- [Work task]: Format every line of the records below as a Markdown table with two columns, n for the row number and Line for the text, leaving out blank lines. Keep the pictures out of the table.

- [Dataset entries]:
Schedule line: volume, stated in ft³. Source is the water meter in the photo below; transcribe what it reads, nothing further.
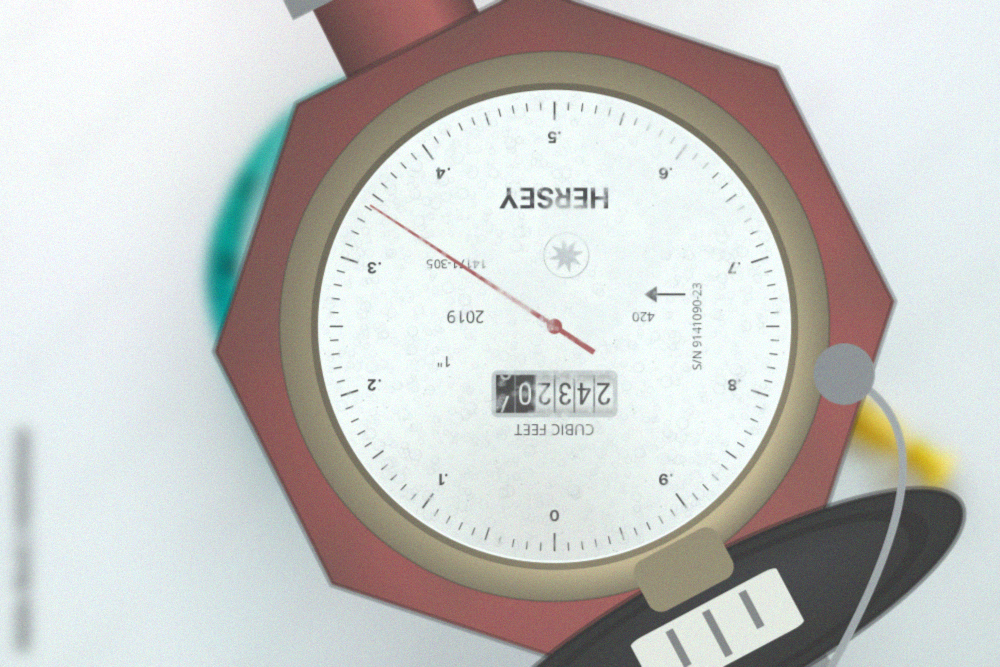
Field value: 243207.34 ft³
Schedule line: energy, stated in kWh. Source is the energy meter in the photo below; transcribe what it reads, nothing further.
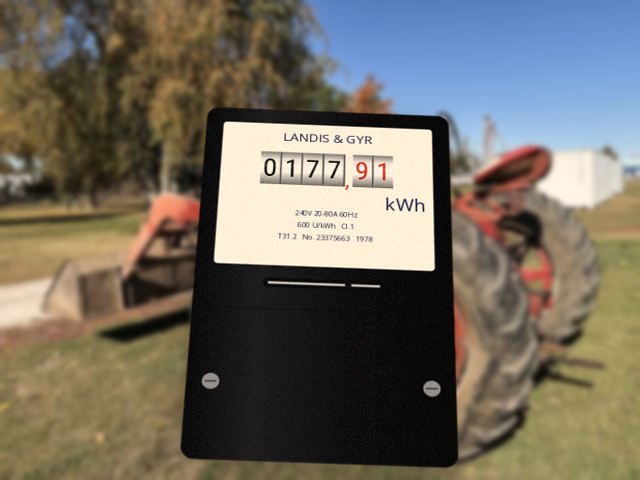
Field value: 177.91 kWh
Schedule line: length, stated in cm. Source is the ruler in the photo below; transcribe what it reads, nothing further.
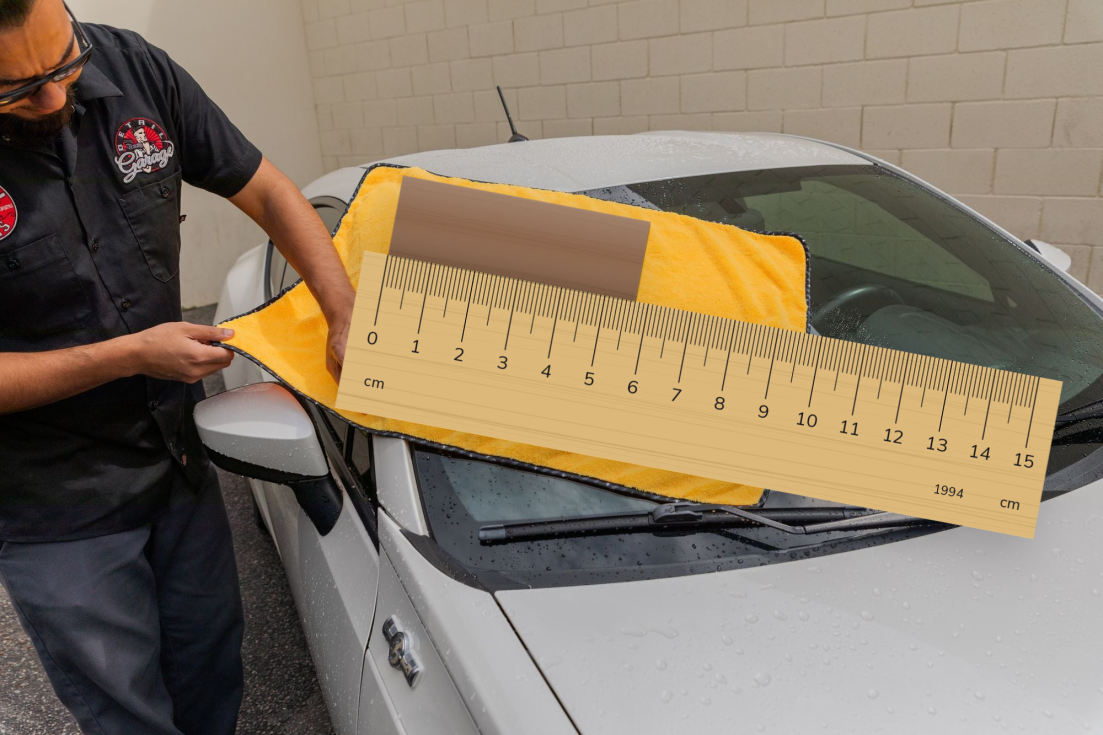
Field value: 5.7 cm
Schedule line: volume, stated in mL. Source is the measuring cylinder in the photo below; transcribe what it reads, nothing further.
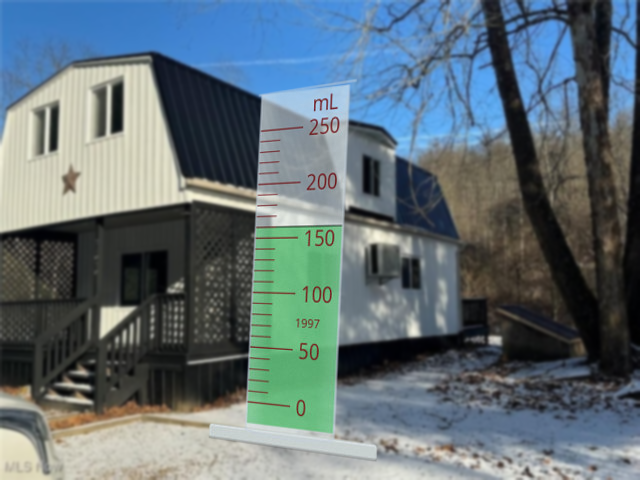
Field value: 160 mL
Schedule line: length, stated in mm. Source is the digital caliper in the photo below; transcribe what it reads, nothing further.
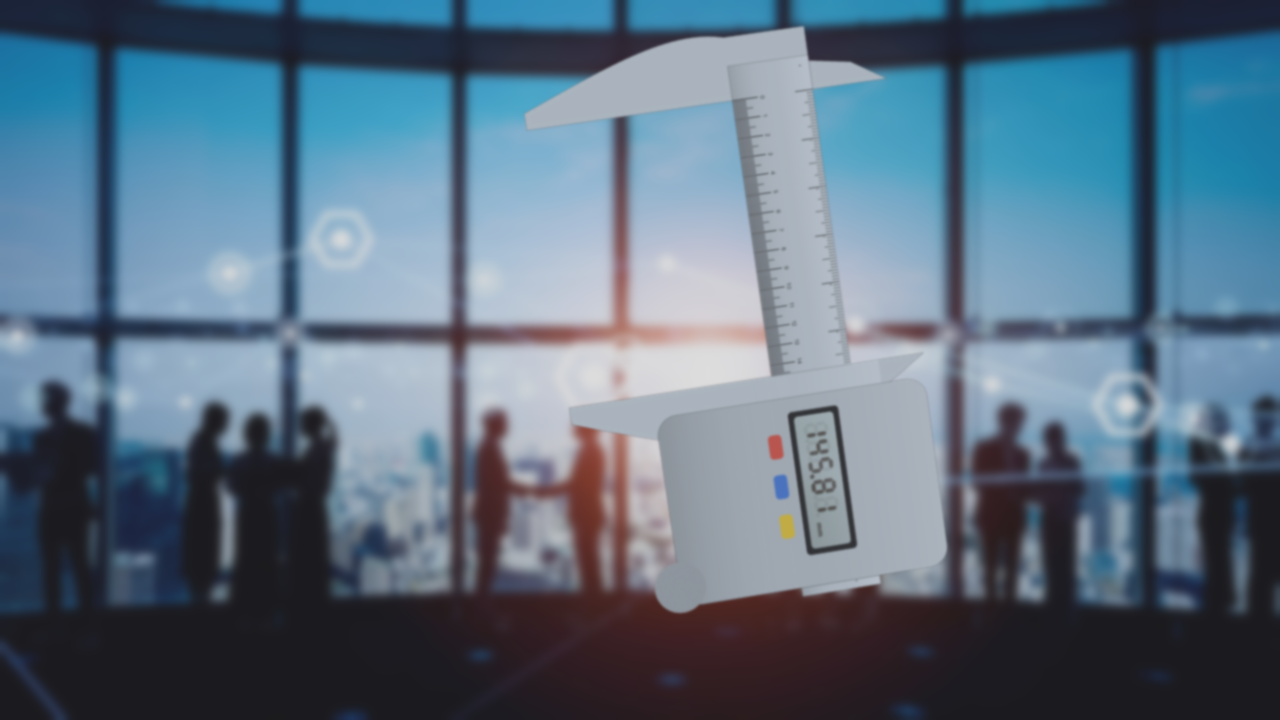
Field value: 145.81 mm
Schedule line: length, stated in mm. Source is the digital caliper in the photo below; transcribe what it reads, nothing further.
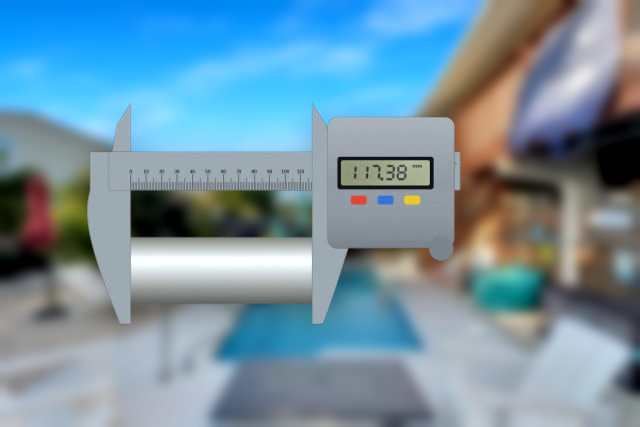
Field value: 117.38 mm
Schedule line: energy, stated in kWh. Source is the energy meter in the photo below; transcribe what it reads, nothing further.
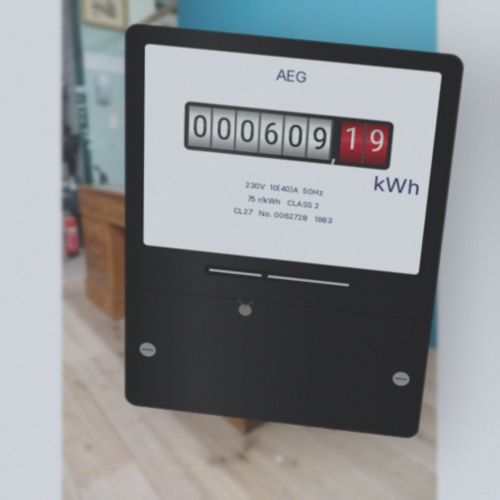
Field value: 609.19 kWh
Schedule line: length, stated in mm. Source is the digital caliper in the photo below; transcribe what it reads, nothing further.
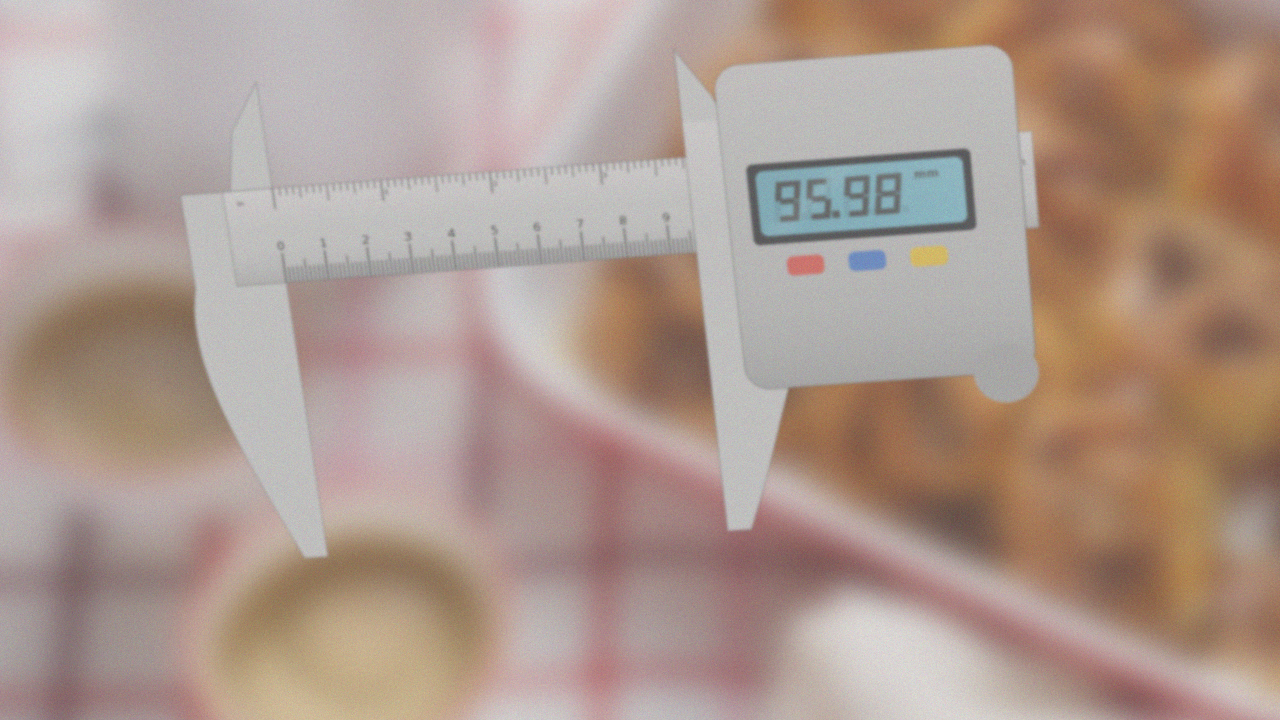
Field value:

- [Answer box]:
| n | Line |
|---|---|
| 1 | Schedule line: volume, stated in ft³. Source is the water meter in the photo below; transcribe what it reads, nothing further. |
| 2 | Field value: 243207.34 ft³ |
| 3 | Schedule line: energy, stated in kWh. Source is the energy meter in the photo below; transcribe what it reads, nothing further. |
| 4 | Field value: 177.91 kWh |
| 5 | Schedule line: length, stated in cm. Source is the ruler in the photo below; transcribe what it reads, nothing further. |
| 6 | Field value: 5.7 cm |
| 7 | Schedule line: volume, stated in mL. Source is the measuring cylinder in the photo below; transcribe what it reads, nothing further. |
| 8 | Field value: 160 mL |
| 9 | Schedule line: length, stated in mm. Source is the digital caliper in the photo below; transcribe what it reads, nothing further. |
| 10 | Field value: 145.81 mm |
| 11 | Schedule line: length, stated in mm. Source is the digital caliper in the photo below; transcribe what it reads, nothing further. |
| 12 | Field value: 117.38 mm |
| 13 | Schedule line: energy, stated in kWh. Source is the energy meter in the photo below; transcribe what it reads, nothing further. |
| 14 | Field value: 609.19 kWh |
| 15 | Schedule line: length, stated in mm. Source is the digital caliper in the photo below; transcribe what it reads, nothing further. |
| 16 | Field value: |